So I wanted an app server.
How hard could it be right? Well, not really that hard at all.
I was tired of having a static site served by apache. I want to do some cool stuff with the google APIs, like maybe a form submit where the results end up in a google doc for me. To do that I need more than hugo’s static site generation. But I didn’t want to get rid of hugo because I like a lot of it’s features, so I added nodejs on top of it as the application server.
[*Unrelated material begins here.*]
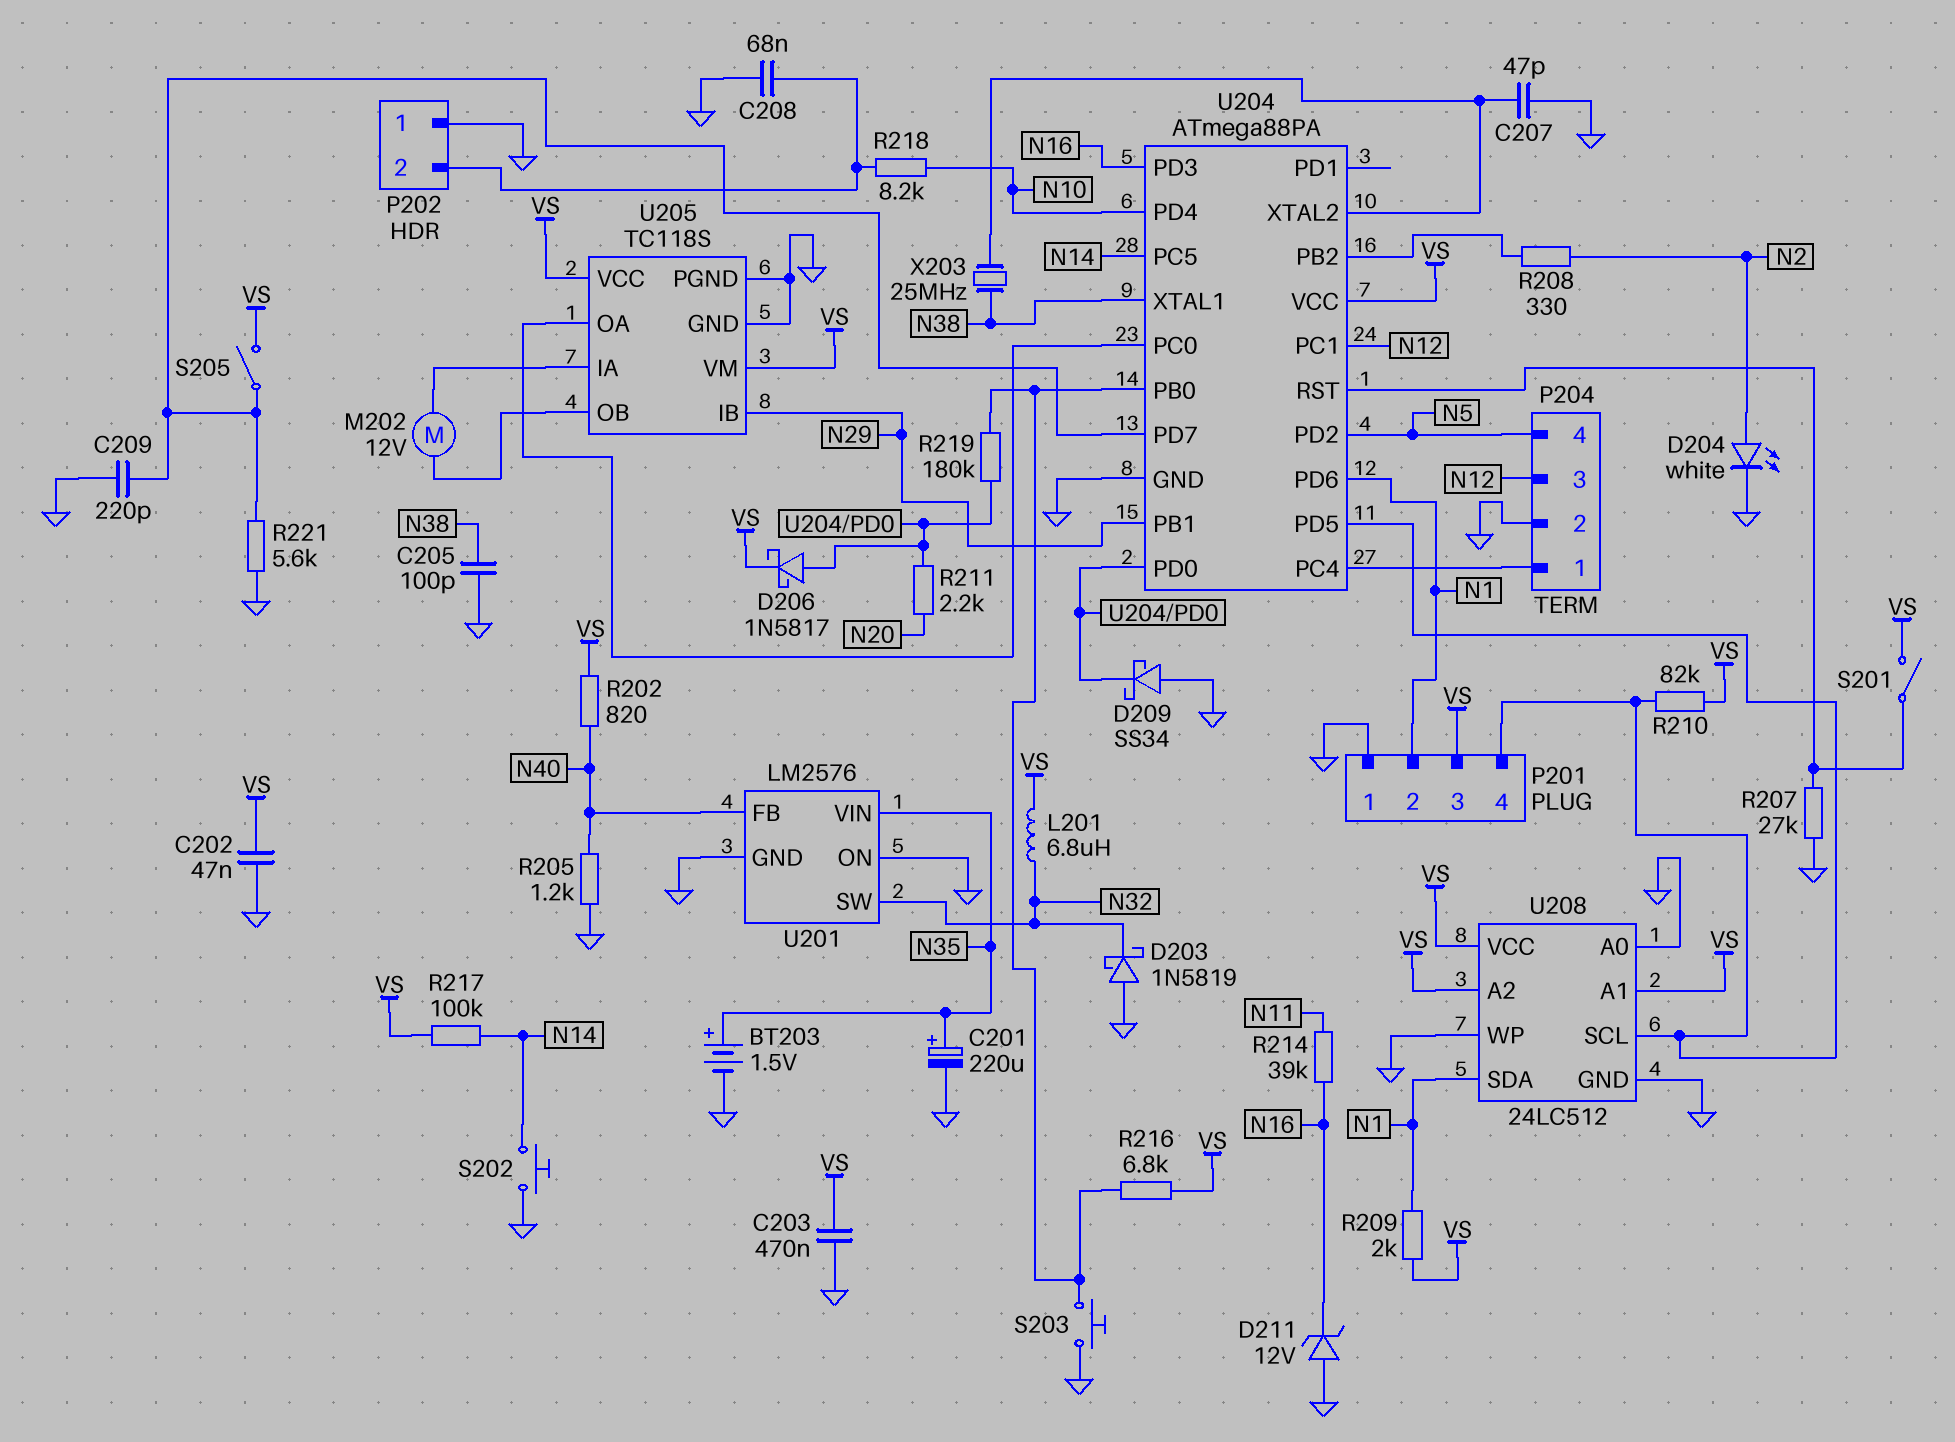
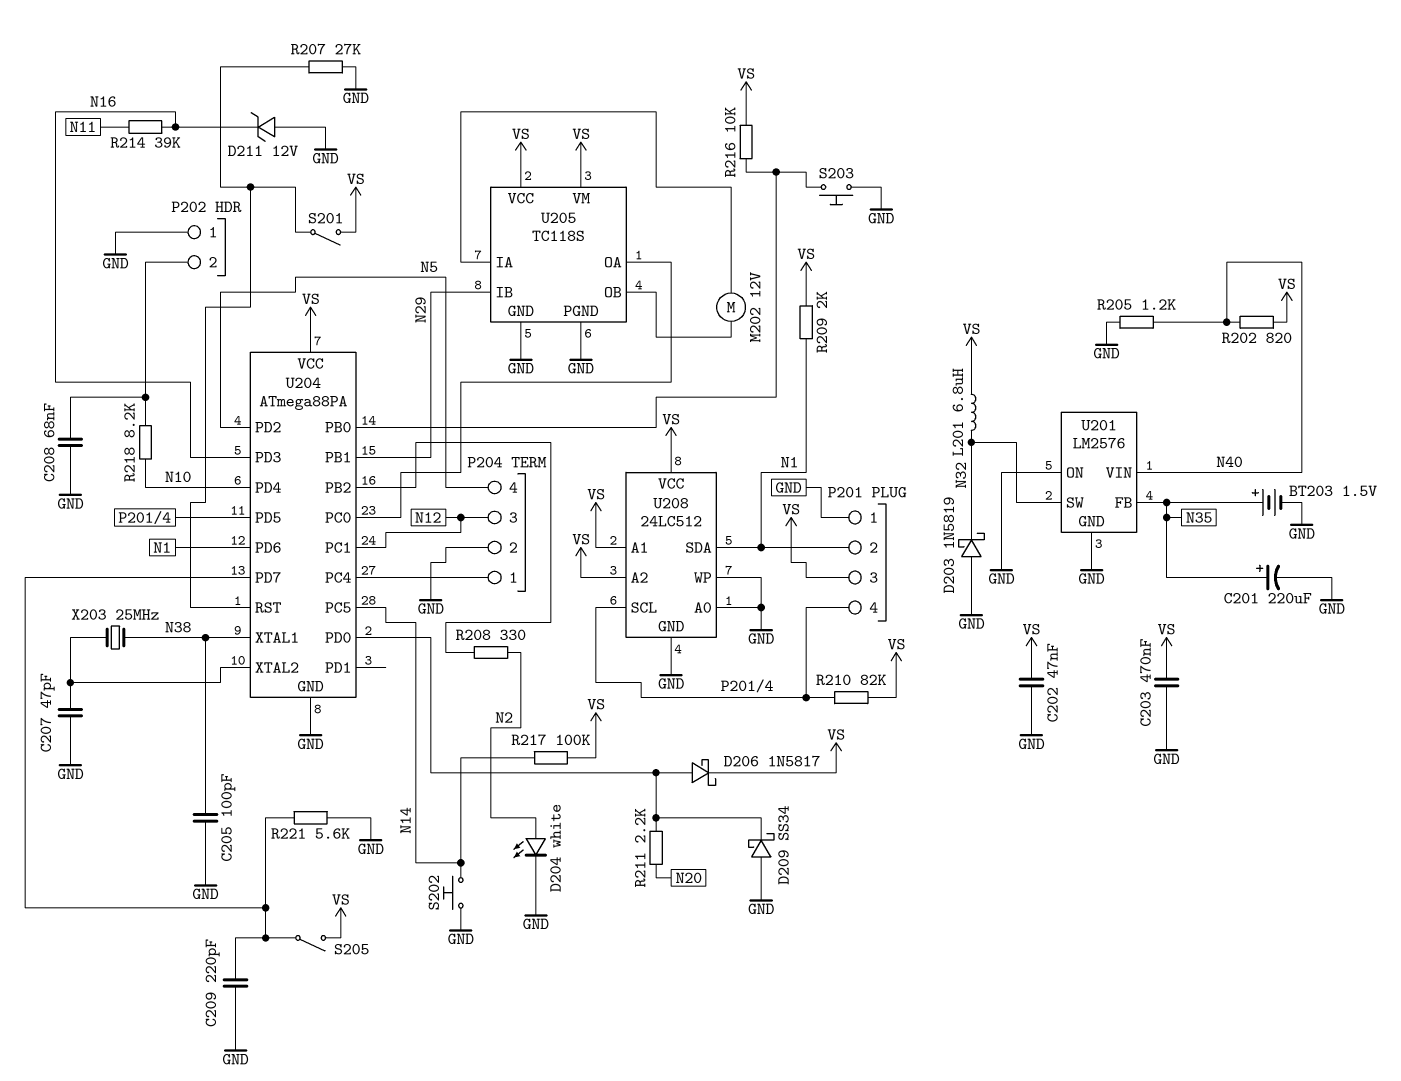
R216: 6.8k (U204/PB0, VS) -> 10k (U204/PB0, VS)
R219: 180k (U204/PB0, U204/PD0) -> none
U201 pin FB: N40 -> N35
U201 pin VIN: N35 -> N40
It really wasn’t hard to set up. The most difficult part is thinking through the deployment package. I decided my .js files will be inside a special /node
directory inside static
, so hugo will copy them as-is into the output directory /public
. The public directory then looks like this after hugo generates the site:
public/ | -- node | | -- server.js | | -- index.html | -- 404.html | -- etc...
As it turns out, its pretty easy to set up a web server on node. I installed a basic web framework called express and I was off and running with a 25 line .js file:
#!/usr/bin/env node
port = 80
if(process.argv.length > 2){
port = parseInt(process.argv[2])
}
var express = require('express')
var app = express()
//hide everything in the node folder
app.use('/node', function (req, res, next) {
res.status(404).sendFile('404.html', {root: process.cwd()});
})
app.use(express.static('.'))
app.use(function(req, res, next) {
res.status(404).sendFile('404.html', {root: process.cwd()});
});
console.log('listening on port ' + port)
app.listen(port)
The big deal is the three app.use(
statements in the middle. The first one hides the /node folder, intercepting any requests and returning a 404 so noone can see the code running my site (important for later when I add fancy things). The second serves up my whole static site. It would serve up my js files too if not for the first one. The third is a 404 handler which responds with my 404.html web page.
Running it on the actual server box should be easy enough as well. First I had to go install node, using instructions found here. Then I was able to install express using npm.
I put the blog content in ~/blog, and can serve it up from there with sudo node node/server.js
. One important piece was where to put the node_modules directory. I moved it to ~/node_modules
, so it’s not served up by the static site server, and node can find it there just fine.
Now, I don’t want to start the server with sudo every time, because I want the app to run as ec2-user and not as root. Now that it’s no longer just a static site I need to be more worried about security. Unfortunately ec2-user can’t bind to port 80, so I had to do an IPTABLES redirect:iptables -t nat -A PREROUTING -p tcp --dport 80 -j REDIRECT --to-port 8080
now I can start up the server on 8080 as a normal user, and it all works great:node node/server.js 8080
One last thing, I want to set up an automated process to monitor my server and reload whenever I upload changes. I’m using pm2 which is a pretty nifty tool:pm2 start node/server.js --watch -- 8080
And I can see the list of running prcesses with pm2 list
, and see details of my server process with pm2 show server
. With the “–watch” flag, it automatically detects changes to my files and restarts the process. I didn’t even really have to change my deploy script!
pm2 monit
:
Well, all that was fun. Now I have the capability through node.js to add more fun features to my blog in the future. Who knows what crazy things I’ll fire up on that thing next?